Die durchstochene Hand

Zu einem Bauern in Kittsee kam täglich eine Nachbarin, die nur die Milch von seiner weißen Kuh haben wollte. Da dem Bauern dies verdächtig vorkam, wollte er der Frau keine Milch mehr verkaufen. Als er am folgenden Morgen die weiße Kuh molk, gab sie blutige Milch. Darüber war der Bauer sehr überrascht, und wie er aufstand und von ungefähr zum Fenster blickte, sah er dort einen Spielball aus farbigen Tuchresten liegen, den er in den Hof warf. Abends lag der Ball wieder auf dem Fensterbrett, und die Kuh gab wieder blutige Milch. Da er dies für ein Hexenwerk hielt, durchstach er mit einem Spieß den Ball und warf ihn weit über den Zaun seines Hofes hinaus. Da erschien plötzlich die verdächtige Frau mit durchstochener blutiger Hand und bat ihn wegen ihres nun enthüllten Hexentreibens um Verzeihung; er möge sie nicht verraten, da sie sonst im Dorfe unmöglich wäre.

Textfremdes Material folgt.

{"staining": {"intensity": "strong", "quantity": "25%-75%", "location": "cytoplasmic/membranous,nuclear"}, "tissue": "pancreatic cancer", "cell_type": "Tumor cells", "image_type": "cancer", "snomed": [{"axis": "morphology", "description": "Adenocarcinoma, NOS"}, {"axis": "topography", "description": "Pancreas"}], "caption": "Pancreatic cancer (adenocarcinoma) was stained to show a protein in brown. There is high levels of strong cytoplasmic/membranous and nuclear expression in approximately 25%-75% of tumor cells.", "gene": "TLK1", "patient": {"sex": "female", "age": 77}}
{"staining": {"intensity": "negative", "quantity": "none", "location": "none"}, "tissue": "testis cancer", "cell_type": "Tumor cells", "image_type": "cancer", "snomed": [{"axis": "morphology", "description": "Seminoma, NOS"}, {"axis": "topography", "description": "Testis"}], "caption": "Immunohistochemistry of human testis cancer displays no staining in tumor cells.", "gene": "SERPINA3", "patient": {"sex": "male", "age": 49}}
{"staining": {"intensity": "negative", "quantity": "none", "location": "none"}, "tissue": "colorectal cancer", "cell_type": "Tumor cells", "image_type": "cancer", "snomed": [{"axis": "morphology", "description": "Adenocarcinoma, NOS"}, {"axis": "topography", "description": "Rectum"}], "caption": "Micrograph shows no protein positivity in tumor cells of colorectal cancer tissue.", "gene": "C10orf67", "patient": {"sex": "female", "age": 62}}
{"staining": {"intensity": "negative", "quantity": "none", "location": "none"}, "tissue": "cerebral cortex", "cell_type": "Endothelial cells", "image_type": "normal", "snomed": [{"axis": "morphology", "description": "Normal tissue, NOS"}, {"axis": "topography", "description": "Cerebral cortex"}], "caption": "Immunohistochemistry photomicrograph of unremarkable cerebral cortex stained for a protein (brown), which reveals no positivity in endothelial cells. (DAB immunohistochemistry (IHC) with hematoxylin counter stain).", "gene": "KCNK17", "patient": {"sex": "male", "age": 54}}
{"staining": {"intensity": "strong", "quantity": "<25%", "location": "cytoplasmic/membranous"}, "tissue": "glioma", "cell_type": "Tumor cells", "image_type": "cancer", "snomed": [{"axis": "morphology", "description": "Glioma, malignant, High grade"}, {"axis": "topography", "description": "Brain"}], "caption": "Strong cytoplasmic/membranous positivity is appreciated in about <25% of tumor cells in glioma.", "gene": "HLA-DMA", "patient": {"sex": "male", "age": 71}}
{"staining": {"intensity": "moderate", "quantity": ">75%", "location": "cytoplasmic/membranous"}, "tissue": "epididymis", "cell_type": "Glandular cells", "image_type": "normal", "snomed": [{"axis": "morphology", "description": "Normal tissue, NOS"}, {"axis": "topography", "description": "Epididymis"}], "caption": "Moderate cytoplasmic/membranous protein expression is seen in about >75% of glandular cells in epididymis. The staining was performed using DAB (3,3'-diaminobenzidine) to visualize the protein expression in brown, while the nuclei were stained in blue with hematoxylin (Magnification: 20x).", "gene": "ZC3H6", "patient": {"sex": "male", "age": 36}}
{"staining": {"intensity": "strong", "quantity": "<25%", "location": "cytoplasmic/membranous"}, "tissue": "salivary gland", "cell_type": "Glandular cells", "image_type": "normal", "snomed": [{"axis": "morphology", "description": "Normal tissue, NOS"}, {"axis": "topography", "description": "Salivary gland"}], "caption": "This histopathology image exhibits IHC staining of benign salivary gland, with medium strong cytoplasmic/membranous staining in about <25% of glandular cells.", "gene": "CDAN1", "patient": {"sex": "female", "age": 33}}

Der Bauer versprach, die Sache auf sich beruhen zu lassen, verbot ihr aber seinen Hof. Am folgenden Morgen trieb der Bauer die Kühe auf die Weide. Als in der Vesperzeit das Vieh wieder in den Stall trottete, wollte die weiße Kuh nicht in den Hof gehen. Der Nachbar, ein Fleischhauer, bemerkte dies und meinte, die Kuh sei verhext und müsse geschlachtet werden, was auch geschah. Kurze Zeit darauf starb die Hexe, und nur der Bauer wußte, warum es um sie so schnell geschehen war.


Quelle:Adolf Parr und Ernst Löger, Sagen aus dem Burgenland, Anton Mailly Wien/Leipzig 1931, Nr. 47, zit. nach Sagen aus dem Burgenland, Hrsg. Leander Petzoldt, München 1994, S. 45.